P4 sp. z o.o., known as Play (until January 2022, also as Play Communications SA, former parent company of P4 registered in Luxembourg), is a Polish cellular telecommunications provider. Play was founded in 2007 and has gradually increased its local market share, up to 27% . In September 2020, Play became part of French Iliad. Before being sold, Iceland's Novator Partners, led by Icelandic businessman Thor Bjorgolfsson, acquired a large stake in the company. As of November 20, 2020, Iliad owns 96,66% of Play.

Network

Play is the biggest cellular network in Poland. PLAY uses EGSM 900 and GSM1800 for its 2G services, UMTS 2100 and UMTS 900 for 3G and LTE800, LTE1800, LTE2100 and LTE 2600 for LTE. Its MCC is 260–06. Thanks to domestic roaming with Polkomtel (Plus) and Era (T-Mobile.pl), Play is a nationwide cellular carrier.

Native Network
As of November 3, 2013, Play Mobile has 3288 EGSM 900 BTS, 4143 UMTS 2100 nodeB and 2175 UMTS 900 nodeB's. UMTS 900 and UMTS 2100 network Play calls the 4G network. Currently, 82% of population is covered with Play's native 4G network and 40% of the population with 2G network. 4G is available in more than 300 cities and towns around Poland. Play started building its 3G network at the beginning of its existence (2007) and announced that its goal is to cover all of Poland with UMTS while provide GSM services through roaming. Play began building its GSM network in March 2009 in apparent bid to reduce roaming costs. EGSM 900 BTS and UMTS 900 nodeB use the same licence frequency. In place when are EGSM 900 usually is not UMTS 900.
Play Mobile Broadband (Play Online) products does not used 2G network.

**TASK DESCRIPTION**
Can you copy out the Play article, starting with "Native Network" and going on through "used 2G network.", renaming "Play Mobile" to "Play Poland" everywhere it appears?

**DATA SEGMENT**
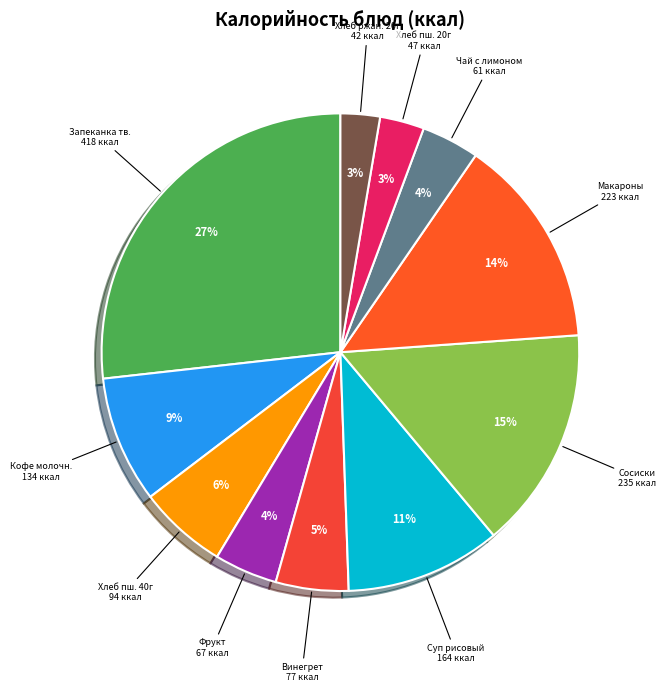

To the nearest percent, what percentage of the pie is Запеканка тв.?

27%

**WRITTEN ANSWER**
Native Network
As of November 3, 2013, Play Poland has 3288 EGSM 900 BTS, 4143 UMTS 2100 nodeB and 2175 UMTS 900 nodeB's. UMTS 900 and UMTS 2100 network Play calls the 4G network. Currently, 82% of population is covered with Play's native 4G network and 40% of the population with 2G network. 4G is available in more than 300 cities and towns around Poland. Play started building its 3G network at the beginning of its existence (2007) and announced that its goal is to cover all of Poland with UMTS while provide GSM services through roaming. Play began building its GSM network in March 2009 in apparent bid to reduce roaming costs. EGSM 900 BTS and UMTS 900 nodeB use the same licence frequency. In place when are EGSM 900 usually is not UMTS 900.
Play Poland Broadband (Play Online) products does not used 2G network.